De très jeunes engagés, et des réservistes plus âgés

Pour éviter toute fuite d'informations que pourrait exploiter l'ennemi, aucun détail n'est donné sur le nombre de stagiaires formés ici par l'armée française. La France, qui s'occupe également de soldats en Pologne, doit toutefois former 7.000 soldats ukrainiens d'ici à la fin de l'année. Notre équipe a aussi interdiction de les interroger. On apprendra seulement que leur moyenne d'âge se situe entre 35 et 40 ans, que certains sont tout juste majeurs, tandis que d'autres sont presque sexagénaires. Quel que soit leur statut ou leur âge, ils encaissent la dureté de la formation sans broncher, et absorbent rapidement les informations, remarquent les formateurs. Ce sont des stagiaires qui apprennent vite, "très vite même, ce sont de bons soldats", témoigne l'un d'entre eux au micro de TF1.
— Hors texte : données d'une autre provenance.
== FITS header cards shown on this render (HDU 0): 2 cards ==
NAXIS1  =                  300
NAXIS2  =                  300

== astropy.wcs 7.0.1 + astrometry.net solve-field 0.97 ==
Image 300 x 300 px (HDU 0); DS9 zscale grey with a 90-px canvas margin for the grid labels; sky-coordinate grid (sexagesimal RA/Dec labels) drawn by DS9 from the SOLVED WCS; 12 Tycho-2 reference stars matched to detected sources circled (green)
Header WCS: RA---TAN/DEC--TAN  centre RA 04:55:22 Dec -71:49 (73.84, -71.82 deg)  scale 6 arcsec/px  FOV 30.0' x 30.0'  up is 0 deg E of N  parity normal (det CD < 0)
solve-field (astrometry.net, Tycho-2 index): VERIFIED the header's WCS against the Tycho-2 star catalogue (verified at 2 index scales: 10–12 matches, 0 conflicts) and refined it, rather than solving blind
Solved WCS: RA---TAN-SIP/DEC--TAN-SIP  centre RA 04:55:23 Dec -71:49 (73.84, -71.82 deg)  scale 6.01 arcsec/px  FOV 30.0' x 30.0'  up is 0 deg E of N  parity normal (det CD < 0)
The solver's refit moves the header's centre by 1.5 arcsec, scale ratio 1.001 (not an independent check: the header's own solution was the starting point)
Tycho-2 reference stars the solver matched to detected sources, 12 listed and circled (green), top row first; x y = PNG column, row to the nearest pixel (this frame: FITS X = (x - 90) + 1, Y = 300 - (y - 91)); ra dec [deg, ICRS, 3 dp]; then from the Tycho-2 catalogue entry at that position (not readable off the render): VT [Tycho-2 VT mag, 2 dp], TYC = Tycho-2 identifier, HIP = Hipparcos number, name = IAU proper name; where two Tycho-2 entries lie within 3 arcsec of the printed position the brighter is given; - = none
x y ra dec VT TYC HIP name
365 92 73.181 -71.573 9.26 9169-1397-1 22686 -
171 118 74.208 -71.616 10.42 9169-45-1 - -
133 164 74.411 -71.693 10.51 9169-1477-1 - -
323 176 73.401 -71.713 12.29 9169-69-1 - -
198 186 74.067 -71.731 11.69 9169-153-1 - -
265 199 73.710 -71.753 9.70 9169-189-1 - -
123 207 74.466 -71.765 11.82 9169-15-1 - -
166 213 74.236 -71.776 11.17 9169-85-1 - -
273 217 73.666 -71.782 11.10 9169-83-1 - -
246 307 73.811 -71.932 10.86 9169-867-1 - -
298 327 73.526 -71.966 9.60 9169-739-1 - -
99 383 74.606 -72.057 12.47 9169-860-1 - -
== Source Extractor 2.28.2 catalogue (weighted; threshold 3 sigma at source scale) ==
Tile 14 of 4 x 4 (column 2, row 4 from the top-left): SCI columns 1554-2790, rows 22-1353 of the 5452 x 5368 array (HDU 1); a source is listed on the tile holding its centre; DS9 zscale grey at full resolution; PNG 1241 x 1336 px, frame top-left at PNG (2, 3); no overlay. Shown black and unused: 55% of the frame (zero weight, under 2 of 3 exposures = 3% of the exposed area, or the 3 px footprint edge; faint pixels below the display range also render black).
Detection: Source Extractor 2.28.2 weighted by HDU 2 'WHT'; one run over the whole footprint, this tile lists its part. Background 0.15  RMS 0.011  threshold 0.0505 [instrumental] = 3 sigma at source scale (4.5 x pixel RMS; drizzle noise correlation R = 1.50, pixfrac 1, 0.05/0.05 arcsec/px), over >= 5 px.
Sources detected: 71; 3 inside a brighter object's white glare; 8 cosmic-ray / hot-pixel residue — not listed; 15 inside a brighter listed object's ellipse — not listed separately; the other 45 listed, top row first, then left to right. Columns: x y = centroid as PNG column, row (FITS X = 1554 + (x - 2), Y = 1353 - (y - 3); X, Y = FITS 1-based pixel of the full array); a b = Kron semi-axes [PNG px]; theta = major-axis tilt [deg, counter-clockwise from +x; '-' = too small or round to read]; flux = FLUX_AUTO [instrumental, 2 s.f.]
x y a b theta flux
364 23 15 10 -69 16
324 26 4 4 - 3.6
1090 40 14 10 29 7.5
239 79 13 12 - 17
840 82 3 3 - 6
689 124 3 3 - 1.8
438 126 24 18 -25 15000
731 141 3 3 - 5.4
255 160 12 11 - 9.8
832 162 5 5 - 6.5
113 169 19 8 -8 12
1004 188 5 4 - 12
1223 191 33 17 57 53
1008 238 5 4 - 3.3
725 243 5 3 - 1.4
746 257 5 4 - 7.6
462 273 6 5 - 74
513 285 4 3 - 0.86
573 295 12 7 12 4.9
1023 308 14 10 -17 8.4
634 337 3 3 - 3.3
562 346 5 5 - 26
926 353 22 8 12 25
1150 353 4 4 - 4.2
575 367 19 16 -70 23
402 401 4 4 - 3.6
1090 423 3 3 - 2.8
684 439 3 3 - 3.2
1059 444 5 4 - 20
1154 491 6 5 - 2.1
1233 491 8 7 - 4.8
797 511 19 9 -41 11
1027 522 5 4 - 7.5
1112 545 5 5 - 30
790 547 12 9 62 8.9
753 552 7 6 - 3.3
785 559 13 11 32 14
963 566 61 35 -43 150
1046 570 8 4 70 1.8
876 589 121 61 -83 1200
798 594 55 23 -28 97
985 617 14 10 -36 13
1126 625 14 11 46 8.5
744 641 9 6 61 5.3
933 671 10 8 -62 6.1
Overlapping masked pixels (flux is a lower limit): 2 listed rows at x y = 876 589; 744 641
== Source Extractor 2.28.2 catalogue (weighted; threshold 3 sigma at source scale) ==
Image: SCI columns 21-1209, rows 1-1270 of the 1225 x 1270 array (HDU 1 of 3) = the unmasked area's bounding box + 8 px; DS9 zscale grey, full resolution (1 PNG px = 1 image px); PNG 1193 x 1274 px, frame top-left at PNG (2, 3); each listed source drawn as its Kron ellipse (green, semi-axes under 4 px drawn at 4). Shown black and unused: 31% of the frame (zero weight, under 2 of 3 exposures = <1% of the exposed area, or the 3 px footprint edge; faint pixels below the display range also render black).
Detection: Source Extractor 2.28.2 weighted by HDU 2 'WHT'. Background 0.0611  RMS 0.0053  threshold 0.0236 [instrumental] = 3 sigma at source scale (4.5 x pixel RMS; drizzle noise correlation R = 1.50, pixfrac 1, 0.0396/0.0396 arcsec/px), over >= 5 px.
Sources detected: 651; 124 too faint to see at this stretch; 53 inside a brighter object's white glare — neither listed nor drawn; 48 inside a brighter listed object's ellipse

On sent une pointe d'admiration, mais aussi de la gravité alors que la fin de la formation s'approche. Ce sera bientôt l'heure des adieux entre militaires français et recrues ukrainiennes. "L'idée, c'est de couper les ponts à la fin de l'instruction, pour ne pas se poser de questions par la suite", explique le capitaine Xavier, pour se préserver. "On sait que certains vont mourir parmi tous ceux qu'on aura formés, et on se posera toujours la question 'est-ce qu'on aurait pu faire mieux ?'", poursuit le militaire français. Les échanges de numéros de téléphone sont proscrits, entre Français et Ukrainiens, pour couper le lien qui a pu s'établir pendant la durée du stage.

La formation est l'un des volets du soutien français à Kiev avec la cession d'équipements, la maintenance et le soutien financier. Au total, l'aide française s'élevait à 1,69 milliard d'euros en septembre 2023, plaçant Paris au 12ᵉ rang des nations soutenant l'Ukraine, selon l'Institut d'économie mondiale de Kiel (IfW).